As a fan, and hopefully this will come on the horizon, I would like Black to take his career out of cruise control, grab it by the horns and surprise everyone. I loved The Nice Guys, but this film won’t particularly stay with me. As expertly delivered as it was, as well acted as it was, and as fun as it was, the repeat value isn’t endless. The problem is, it’s too easy and we know it’s too easy for Black. To an extent it was take two on Kiss Kiss Bang Bang. Another stab at doing ‘that’ kind of film and making more theatrical waves. It sort of flopped but at least left some trace, whereas Kiss Kiss Bang Bang was more or less straight to video. The fact is though, the mismatched partner thing is Black’s super power. He’s the Grand-Master of it. If that sub-genre had an arena, he’d have the centre chair. What we don’t need however, is another one from him. He could fart out a script that is better than 99% of mismatched partner films.

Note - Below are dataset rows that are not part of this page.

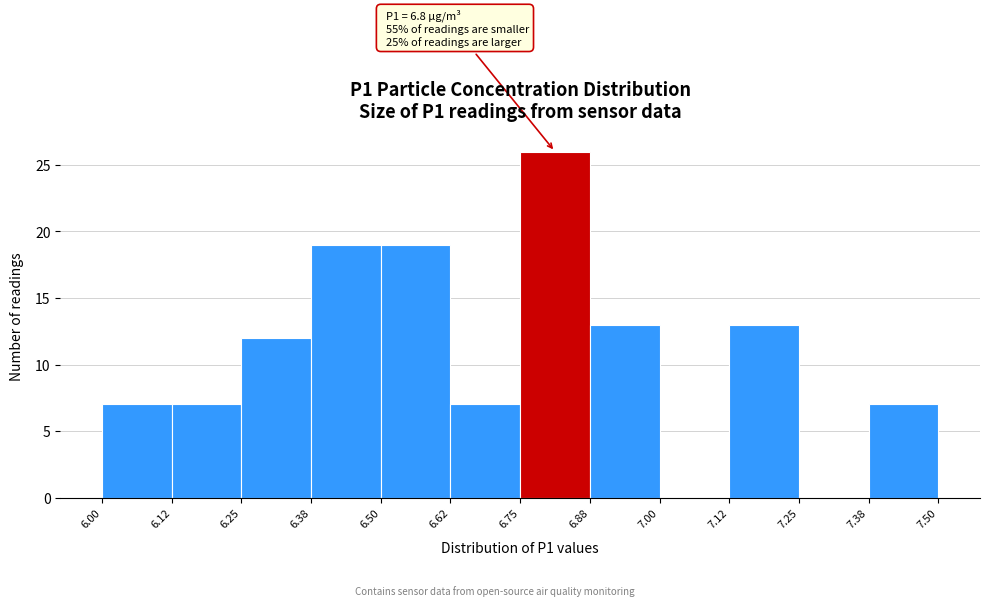

Over which range of the x-axis is the bar tallest?

6.75 to 6.88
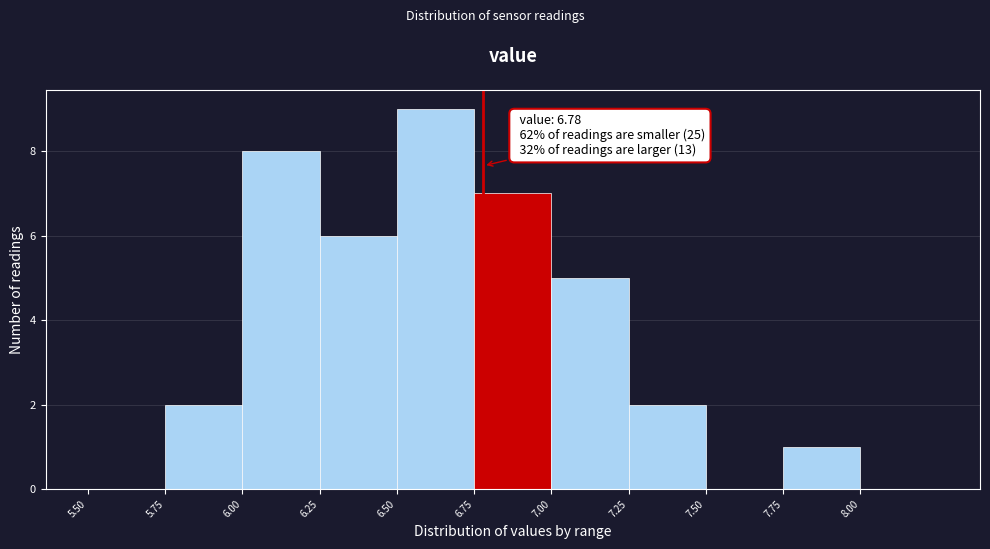

Over which range of the x-axis is the bar tallest?

6.50 to 6.75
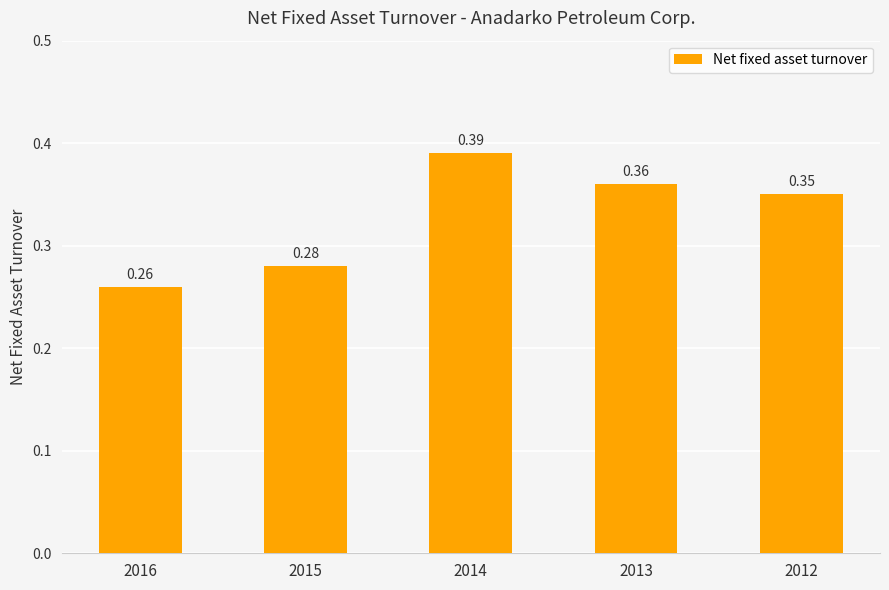

What is the sum of all values?

1.6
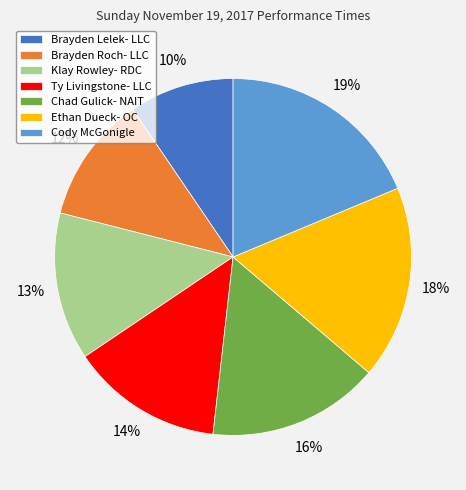

Does any single category account for the majority?

No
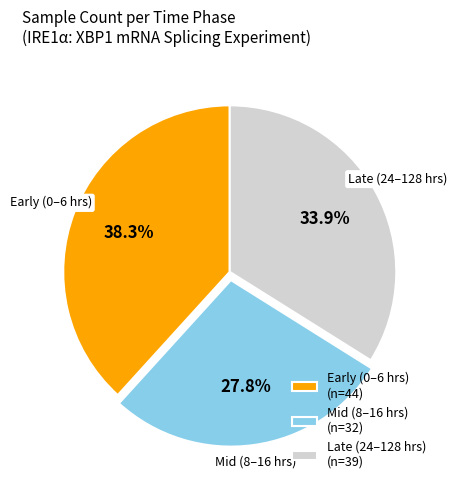

Combined, do Late (24–128 hrs) (n=39) and Early (0–6 hrs) (n=44) account for over 50%?

Yes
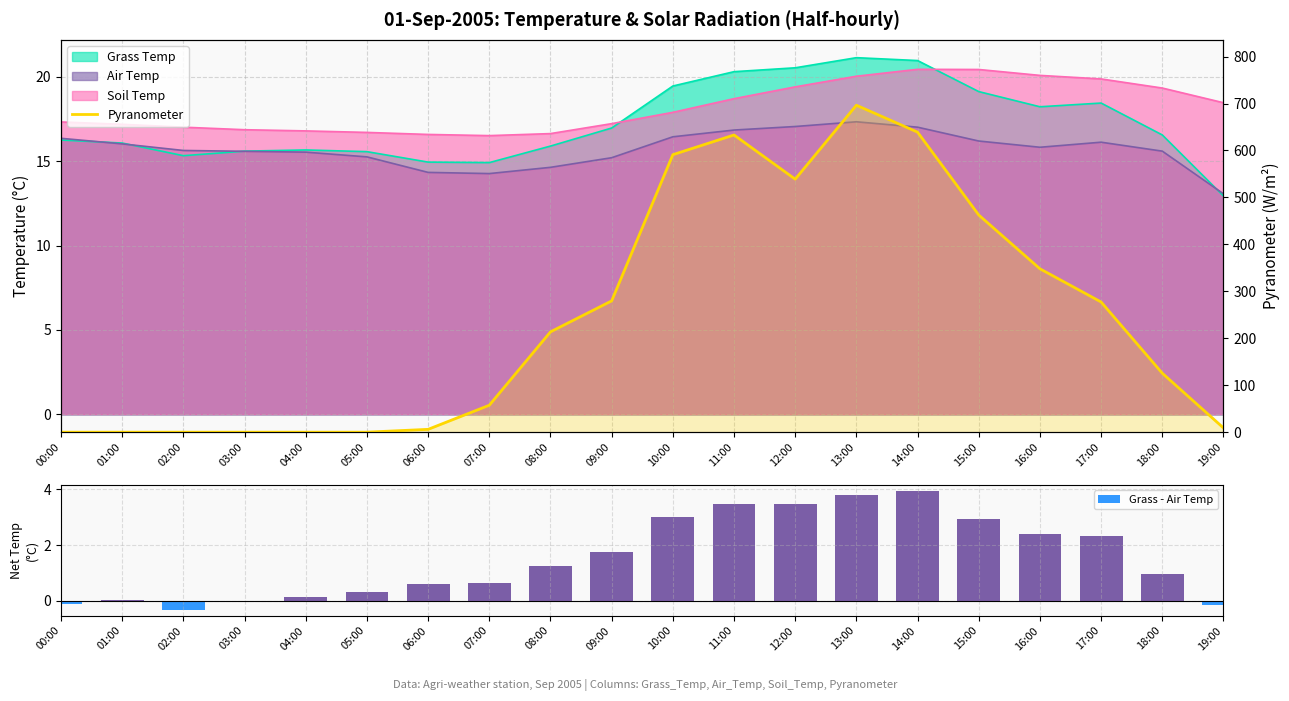

Which category has the highest value in the Grass - Air Temp series?

14:00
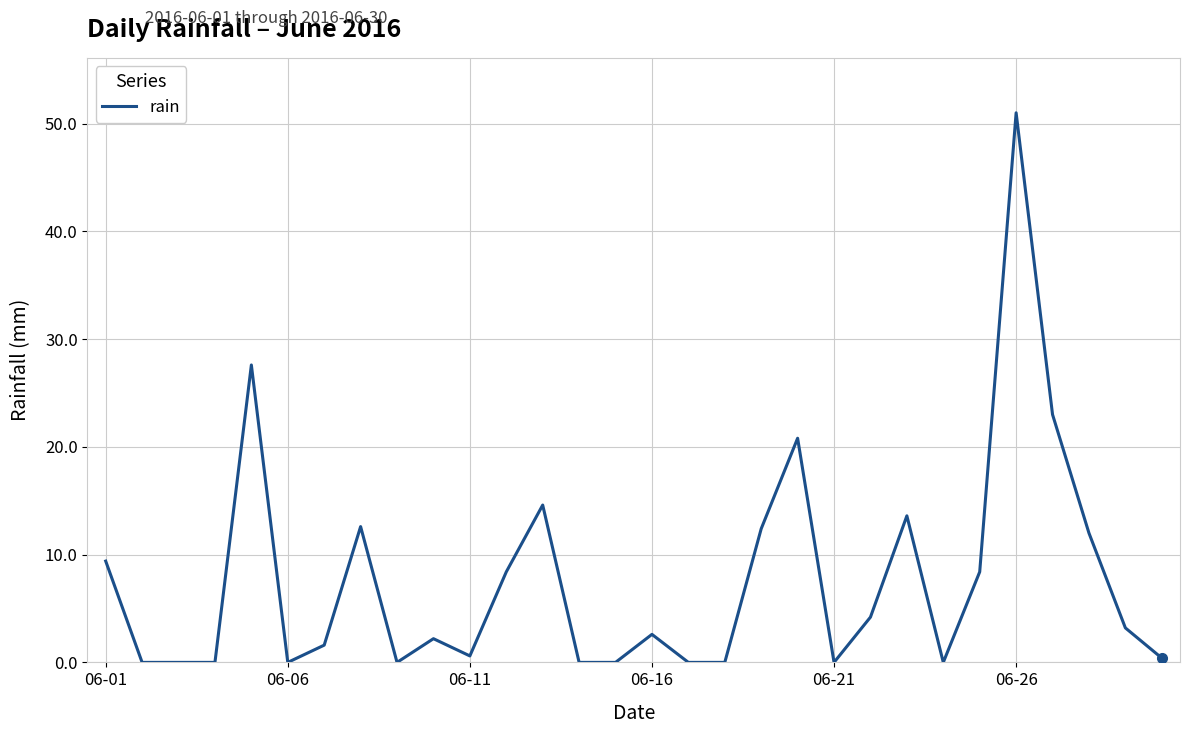

What is the difference between the maximum and minimum values?

51.0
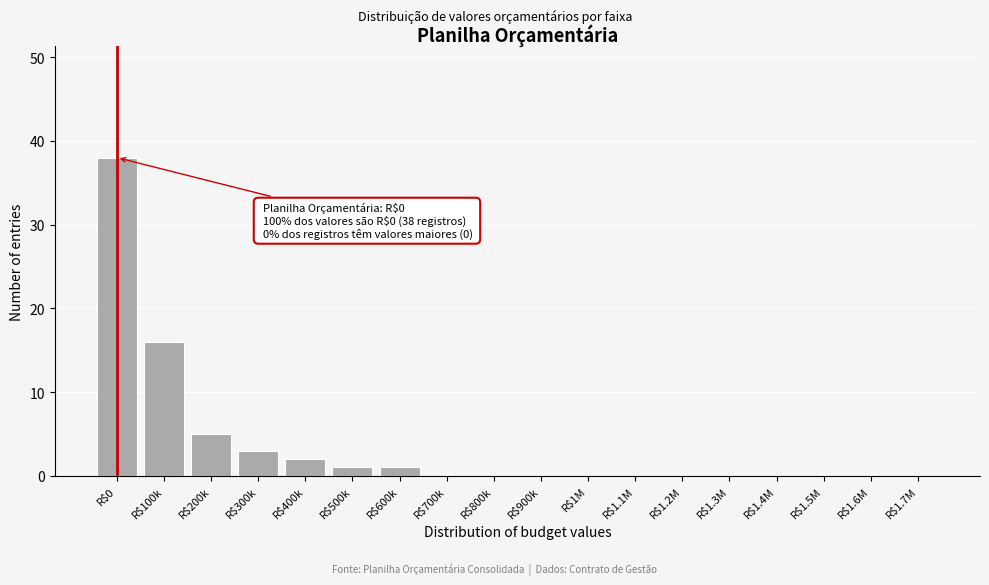

What is the sum of all values?

66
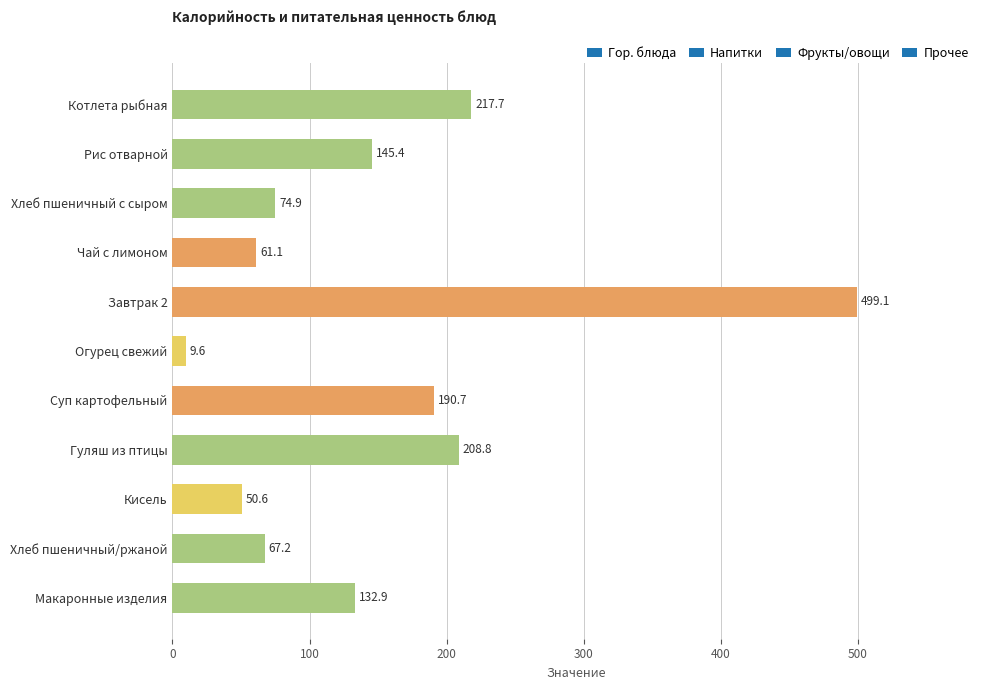

What position from the top is Хлеб пшеничный с сыром?

3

If you look at his writing career it’s boiled down to a double split. There are the mismatched partner films (Action/comedy), Lethal Weapon, Last Boy Scout, Last Action Hero, The Long Kiss Goodnight, Kiss Kiss Bang Bang and The Nice Guys, then the B movie blockbusters, Monster Squad, Iron Man 3 (at the heart of Marvel is a B movie sensibility) and The Predator. This is what separates Black from a contemporary he in some ways probably partly inspired, Quentin Tarantino. Whilst Tarantino will point to the likes of Reservoir Dogs and Pulp Fiction, Black hasn’t reached that pinnacle yet, despite the potential to. He’s been adept with dramatic moments, but not taken a full swing in the genre, which I’m also sure he could do.
It boils down to a choice. Black certainly seems to do what he wants to do. What he enjoys. If that’s enough then great, and I’ll still be booking my tickets to see the next mismatched partnership he conjures, but maybe he still desires a next level of acclaim that hasn’t quite come yet.